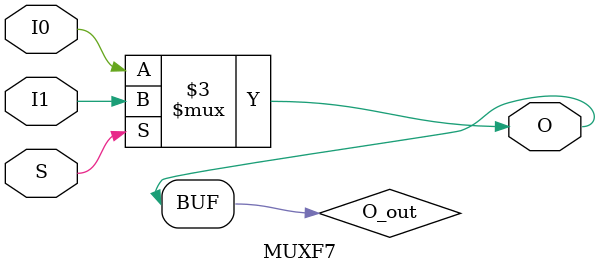
<source format=v>

`timescale  1 ps / 1 ps

`celldefine

module MUXF7 (O, I0, I1, S);


`ifdef XIL_TIMING

    parameter LOC = "UNPLACED";

`endif

    
    output O;
    input I0, I1, S;

    reg O_out;

    always @(I0 or I1 or S) 
	if (S)
	    O_out = I1;
	else
	    O_out = I0;

    assign O = O_out;
    
`ifdef XIL_TIMING

    specify
                                                                                 
        (I0 => O) = (0:0:0, 0:0:0);
        (I1 => O) = (0:0:0, 0:0:0);
	(S => O) = (0:0:0, 0:0:0);
        specparam PATHPULSE$ = 0;
                                                                                 
    endspecify

`endif
    
endmodule

`endcelldefine


</source>
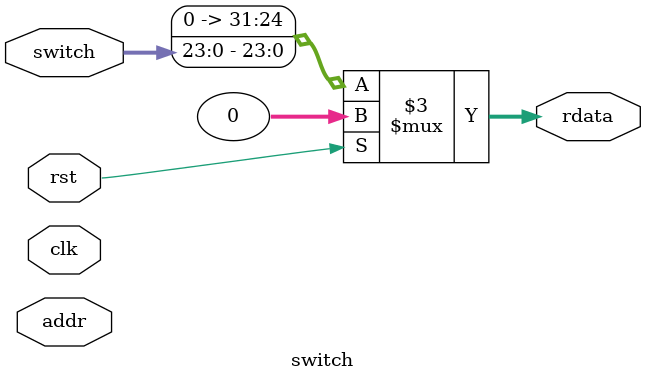
<source format=v>
module switch(
    input  wire         rst,
    input  wire         clk,
    input  wire [11:0]  addr,
    input  wire [23:0]  switch,
    output reg  [31:0]  rdata
);
    always @(*) begin
        if(rst) begin
            rdata = 32'd0;
        end else begin
            rdata = {8'd0, switch};
        end
    end

endmodule
</source>
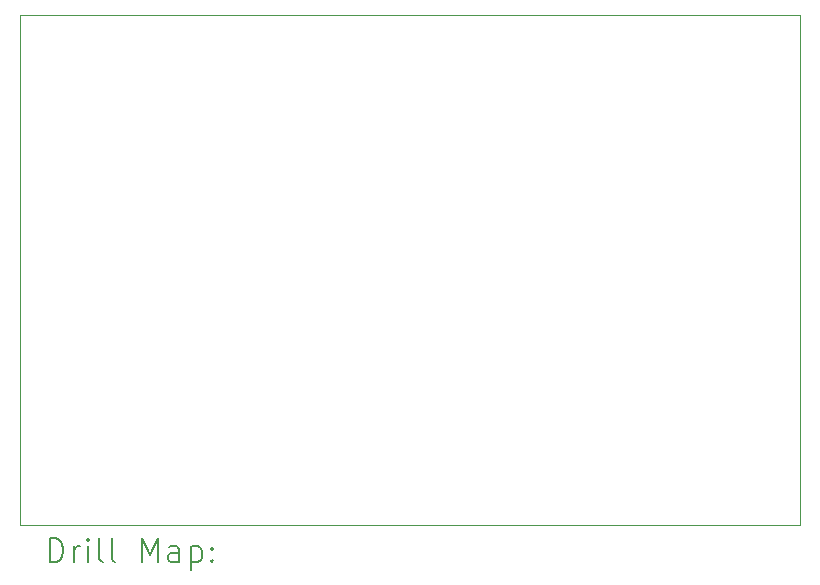
<source format=gbr>
%TF.GenerationSoftware,KiCad,Pcbnew,(6.0.9)*%
%TF.CreationDate,2022-11-20T21:47:47+01:00*%
%TF.ProjectId,iCE40HX8K-EVB EXT2PMOD adapter,69434534-3048-4583-984b-2d4556422045,V1.0*%
%TF.SameCoordinates,Original*%
%TF.FileFunction,Drillmap*%
%TF.FilePolarity,Positive*%
%FSLAX45Y45*%
G04 Gerber Fmt 4.5, Leading zero omitted, Abs format (unit mm)*
G04 Created by KiCad (PCBNEW (6.0.9)) date 2022-11-20 21:47:47*
%MOMM*%
%LPD*%
G01*
G04 APERTURE LIST*
%ADD10C,0.100000*%
%ADD11C,0.200000*%
G04 APERTURE END LIST*
D10*
X13208000Y-7493000D02*
X13208000Y-11811000D01*
X19812000Y-7493000D02*
X13208000Y-7493000D01*
X19812000Y-11811000D02*
X19812000Y-7493000D01*
X13208000Y-11811000D02*
X19812000Y-11811000D01*
D11*
X13460619Y-12126476D02*
X13460619Y-11926476D01*
X13508238Y-11926476D01*
X13536809Y-11936000D01*
X13555857Y-11955048D01*
X13565381Y-11974095D01*
X13574905Y-12012190D01*
X13574905Y-12040762D01*
X13565381Y-12078857D01*
X13555857Y-12097905D01*
X13536809Y-12116952D01*
X13508238Y-12126476D01*
X13460619Y-12126476D01*
X13660619Y-12126476D02*
X13660619Y-11993143D01*
X13660619Y-12031238D02*
X13670143Y-12012190D01*
X13679667Y-12002667D01*
X13698714Y-11993143D01*
X13717762Y-11993143D01*
X13784428Y-12126476D02*
X13784428Y-11993143D01*
X13784428Y-11926476D02*
X13774905Y-11936000D01*
X13784428Y-11945524D01*
X13793952Y-11936000D01*
X13784428Y-11926476D01*
X13784428Y-11945524D01*
X13908238Y-12126476D02*
X13889190Y-12116952D01*
X13879667Y-12097905D01*
X13879667Y-11926476D01*
X14013000Y-12126476D02*
X13993952Y-12116952D01*
X13984428Y-12097905D01*
X13984428Y-11926476D01*
X14241571Y-12126476D02*
X14241571Y-11926476D01*
X14308238Y-12069333D01*
X14374905Y-11926476D01*
X14374905Y-12126476D01*
X14555857Y-12126476D02*
X14555857Y-12021714D01*
X14546333Y-12002667D01*
X14527286Y-11993143D01*
X14489190Y-11993143D01*
X14470143Y-12002667D01*
X14555857Y-12116952D02*
X14536809Y-12126476D01*
X14489190Y-12126476D01*
X14470143Y-12116952D01*
X14460619Y-12097905D01*
X14460619Y-12078857D01*
X14470143Y-12059809D01*
X14489190Y-12050286D01*
X14536809Y-12050286D01*
X14555857Y-12040762D01*
X14651095Y-11993143D02*
X14651095Y-12193143D01*
X14651095Y-12002667D02*
X14670143Y-11993143D01*
X14708238Y-11993143D01*
X14727286Y-12002667D01*
X14736809Y-12012190D01*
X14746333Y-12031238D01*
X14746333Y-12088381D01*
X14736809Y-12107428D01*
X14727286Y-12116952D01*
X14708238Y-12126476D01*
X14670143Y-12126476D01*
X14651095Y-12116952D01*
X14832048Y-12107428D02*
X14841571Y-12116952D01*
X14832048Y-12126476D01*
X14822524Y-12116952D01*
X14832048Y-12107428D01*
X14832048Y-12126476D01*
X14832048Y-12002667D02*
X14841571Y-12012190D01*
X14832048Y-12021714D01*
X14822524Y-12012190D01*
X14832048Y-12002667D01*
X14832048Y-12021714D01*
M02*

</source>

Problem to work on>
Restate word for word only the lines above from the line containing "X13889190Y-12116952D01*" to the line containing "X14651095Y-12116952D01*", both of them included.

Finished task>
X13889190Y-12116952D01*
X13879667Y-12097905D01*
X13879667Y-11926476D01*
X14013000Y-12126476D02*
X13993952Y-12116952D01*
X13984428Y-12097905D01*
X13984428Y-11926476D01*
X14241571Y-12126476D02*
X14241571Y-11926476D01*
X14308238Y-12069333D01*
X14374905Y-11926476D01*
X14374905Y-12126476D01*
X14555857Y-12126476D02*
X14555857Y-12021714D01*
X14546333Y-12002667D01*
X14527286Y-11993143D01*
X14489190Y-11993143D01*
X14470143Y-12002667D01*
X14555857Y-12116952D02*
X14536809Y-12126476D01*
X14489190Y-12126476D01*
X14470143Y-12116952D01*
X14460619Y-12097905D01*
X14460619Y-12078857D01*
X14470143Y-12059809D01*
X14489190Y-12050286D01*
X14536809Y-12050286D01*
X14555857Y-12040762D01*
X14651095Y-11993143D02*
X14651095Y-12193143D01*
X14651095Y-12002667D02*
X14670143Y-11993143D01*
X14708238Y-11993143D01*
X14727286Y-12002667D01*
X14736809Y-12012190D01*
X14746333Y-12031238D01*
X14746333Y-12088381D01*
X14736809Y-12107428D01*
X14727286Y-12116952D01*
X14708238Y-12126476D01*
X14670143Y-12126476D01*
X14651095Y-12116952D01*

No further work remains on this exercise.